ITPC's seventh Missing the Target report presents on-the-ground research conducted by civil society activists in Argentina, Cambodia, Moldova, Morocco, Uganda and Zimbabwe. The report's researchers highlighted some of the key findings about the provision of prevention of vertical transmission in each of their countries.
"Women alone bear the weight of PMTCT and the result of a possible positive HIV test," said Othoman Mellouk, from Morocco.
"Many pregnant women, especially those who live in isolated or poor communities, visit a clinic for the first time late in their terms, and may not be tested for HIV or receive information about prevention of vertical transmission," said Lorena Di Giano, from Argentina.
"PMTCT is reaching only a handful of Cambodian women and their babies. Only about one in ten HIV-positive mothers and their babies receive antiretroviral drugs to prevent vertical transmission," said Kem Ley, from Cambodia.
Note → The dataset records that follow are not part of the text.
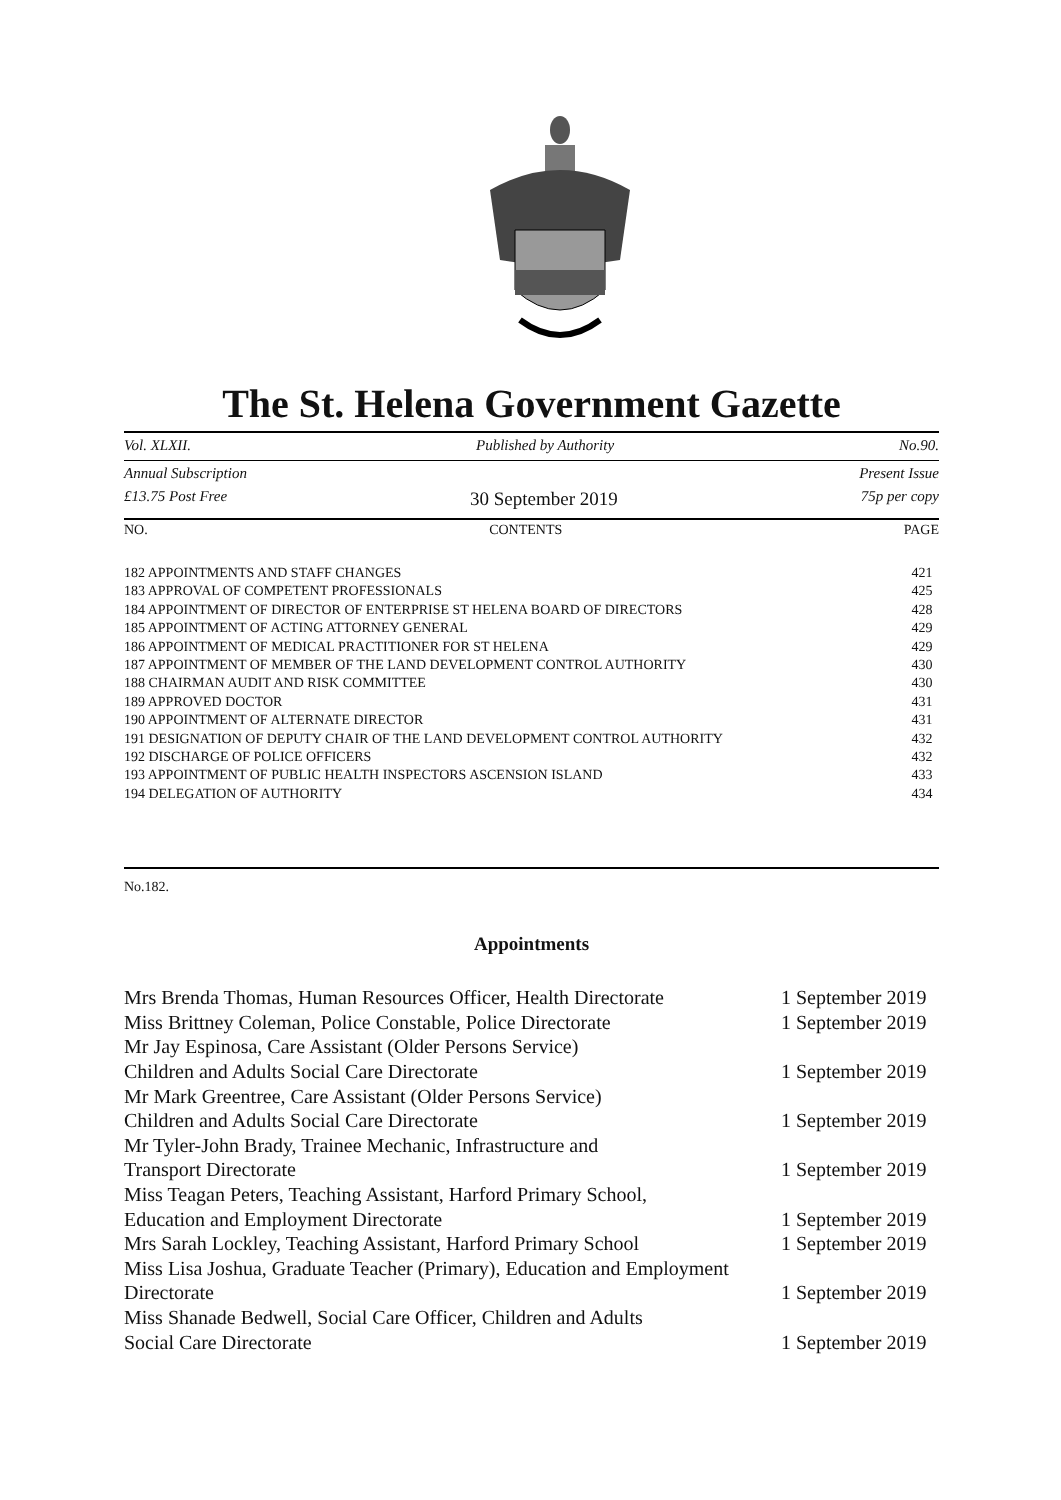The St. Helena Government Gazette
Vol. XLXII. Published by Authority No.90.
Annual Subscription Present Issue
£13.75 Post Free 30 September 2019 75p per copy
NO. CONTENTS PAGE
| 182 APPOINTMENTS AND STAFF CHANGES | 421 |
| 183 APPROVAL OF COMPETENT PROFESSIONALS | 425 |
| 184 APPOINTMENT OF DIRECTOR OF ENTERPRISE ST HELENA BOARD OF DIRECTORS | 428 |
| 185 APPOINTMENT OF ACTING ATTORNEY GENERAL | 429 |
| 186 APPOINTMENT OF MEDICAL PRACTITIONER FOR ST HELENA | 429 |
| 187 APPOINTMENT OF MEMBER OF THE LAND DEVELOPMENT CONTROL AUTHORITY | 430 |
| 188 CHAIRMAN AUDIT AND RISK COMMITTEE | 430 |
| 189 APPROVED DOCTOR | 431 |
| 190 APPOINTMENT OF ALTERNATE DIRECTOR | 431 |
| 191 DESIGNATION OF DEPUTY CHAIR OF THE LAND DEVELOPMENT CONTROL AUTHORITY | 432 |
| 192 DISCHARGE OF POLICE OFFICERS | 432 |
| 193 APPOINTMENT OF PUBLIC HEALTH INSPECTORS ASCENSION ISLAND | 433 |
| 194 DELEGATION OF AUTHORITY | 434 |
No.182.
Appointments
| Mrs Brenda Thomas, Human Resources Officer, Health Directorate | 1 September 2019 |
| Miss Brittney Coleman, Police Constable, Police Directorate | 1 September 2019 |
| Mr Jay Espinosa, Care Assistant (Older Persons Service) Children and Adults Social Care Directorate | 1 September 2019 |
| Mr Mark Greentree, Care Assistant (Older Persons Service) Children and Adults Social Care Directorate | 1 September 2019 |
| Mr Tyler-John Brady, Trainee Mechanic, Infrastructure and Transport Directorate | 1 September 2019 |
| Miss Teagan Peters, Teaching Assistant, Harford Primary School, Education and Employment Directorate | 1 September 2019 |
| Mrs Sarah Lockley, Teaching Assistant, Harford Primary School | 1 September 2019 |
| Miss Lisa Joshua, Graduate Teacher (Primary), Education and Employment Directorate | 1 September 2019 |
| Miss Shanade Bedwell, Social Care Officer, Children and Adults Social Care Directorate | 1 September 2019 |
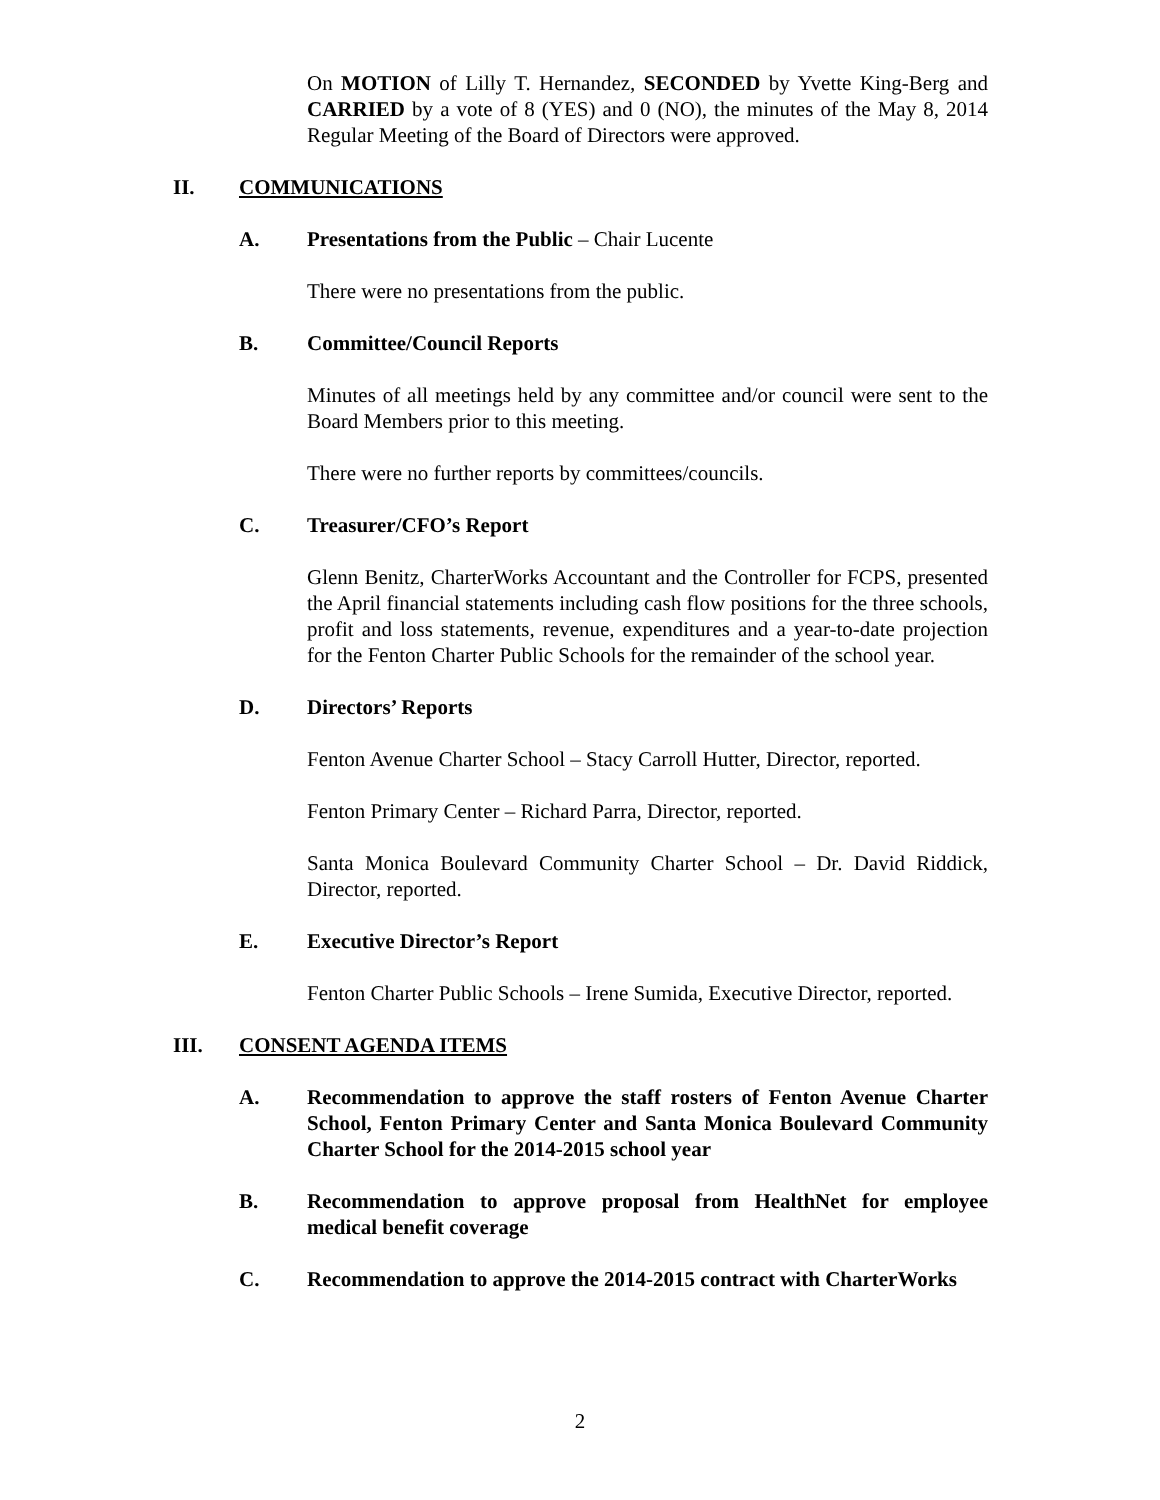On MOTION of Lilly T. Hernandez, SECONDED by Yvette King-Berg and CARRIED by a vote of 8 (YES) and 0 (NO), the minutes of the May 8, 2014 Regular Meeting of the Board of Directors were approved.
II. COMMUNICATIONS
A. Presentations from the Public – Chair Lucente
There were no presentations from the public.
B. Committee/Council Reports
Minutes of all meetings held by any committee and/or council were sent to the Board Members prior to this meeting.
There were no further reports by committees/councils.
C. Treasurer/CFO’s Report
Glenn Benitz, CharterWorks Accountant and the Controller for FCPS, presented the April financial statements including cash flow positions for the three schools, profit and loss statements, revenue, expenditures and a year-to-date projection for the Fenton Charter Public Schools for the remainder of the school year.
D. Directors’ Reports
Fenton Avenue Charter School – Stacy Carroll Hutter, Director, reported.
Fenton Primary Center – Richard Parra, Director, reported.
Santa Monica Boulevard Community Charter School – Dr. David Riddick, Director, reported.
E. Executive Director’s Report
Fenton Charter Public Schools – Irene Sumida, Executive Director, reported.
III. CONSENT AGENDA ITEMS
A. Recommendation to approve the staff rosters of Fenton Avenue Charter School, Fenton Primary Center and Santa Monica Boulevard Community Charter School for the 2014-2015 school year
B. Recommendation to approve proposal from HealthNet for employee medical benefit coverage
C. Recommendation to approve the 2014-2015 contract with CharterWorks
2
"In Uganda, many HIV-positive mothers are forced by stigma, poverty or cultural pressures to practice risky mixed-feeding, rather than exclusive breast-feeding, which is safer for their babies," said Richard Hasunira, from Uganda.
"HIV-positive women in Moldova who disclose their status and seek treatment and care for themselves and their babies often face stigma and discrimination. They may also face discrimination and violence from their families," said Liudmila Untura, from Moldova.
"Many women in Zimbabwe lack the hard currency needed to pay transportation and hospital costs, so more and more of them are delivering their babies at home without expert health care and access to prevention of vertical transmission services," said Caroline Mubaira, from Zimbabwe.